Editors: | F. Kongoli, F. Marquis, N. Chikhradze, T. Prikhna |
Publisher: | Flogen Star OUTREACH |
Publication Year: | 2019 |
Pages: | 174 pages |
ISBN: | 978-1-989820-10-0 |
ISSN: | 2291-1227 (Metals and Materials Processing in a Clean Environment Series) |
For many years, the detection of explosives and illegal drugs has been a major challenge which aligns with the speeding process of globalization. In particular, the illicit drug market is in continuous growth, as indicated by the 2.4 million drug seizures made by law enforcement. Therefore, the demand for alarm technologies that can be effectively used for developing illicit drug and explosives detection sensors becomes even more urgent.
Under this point of view, electronic nose (e-nose) technologies meet all the above requirements, combining the data obtained by a sensor array selected for target application with computational intelligence to make an efficient chemical detection system. Of the various e-noses developed, the ones based on surface acoustic wave (SAW) devices are among the most sensitive. In addition, SAW vapor sensors are fast, highly sensitive and reversible. Their fabrication methods are compatible with standard integrated circuit technology, which makes them suitable for volume production and, hence, for cost reduction.

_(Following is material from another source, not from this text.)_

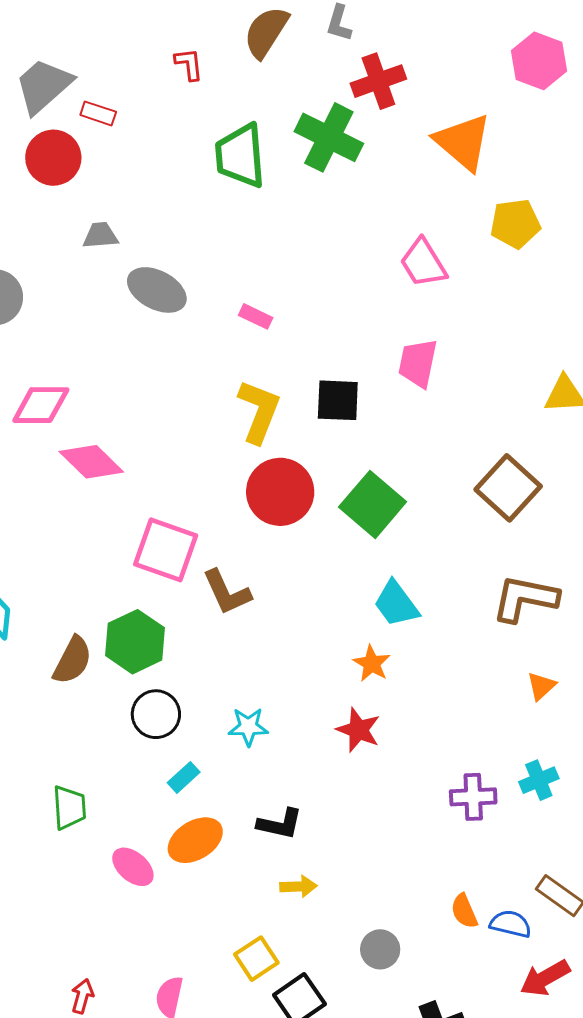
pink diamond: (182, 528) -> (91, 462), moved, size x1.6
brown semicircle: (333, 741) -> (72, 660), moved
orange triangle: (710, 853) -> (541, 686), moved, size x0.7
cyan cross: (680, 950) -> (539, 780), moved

Nowadays, however, e-noses based on SAW vapor sensors are used only for some very specific applications like detection of explosives and warfare agents. One of the main reasons for lack of a commercial development of SAW e-noses could be related to the available deposition techniques for the sensitive layers. In fact, SAW sensors require a uniform (i.e. continuous, uniform in thickness and hole-free) active layer along the wave propagation path in order to prevent high attenuation and degradation of the Q-factor. In this work, we will show that we can use different nanocomposites, i.e. polymers (for example poly[3-(6-carboxyhexyl)thiophe-2,5-diyl]) : graphene, as active materials. These could be printed solvent free by the laser (no clogging of nozzles or creating of special inks) and show sensitivities below 100 Hz/ppm for dimethyl methylphosphonate (a simulant for sarin gas), dichloromethane and ethyl acetate.
The SAW e-nose system is based on an array configuration composed of six SAW resonators coated with five different polymers, plus an uncoated SAW device used as reference. In particular, laser-induced forward transfer was applied for the coating of SAW sensors with different nanocomposite layers. The nanocomposites as active materials detect different chemical interaction affinities of the vapors in a manner in which pattern recognition methods succeed in discrimination between target vapor classes and interferents.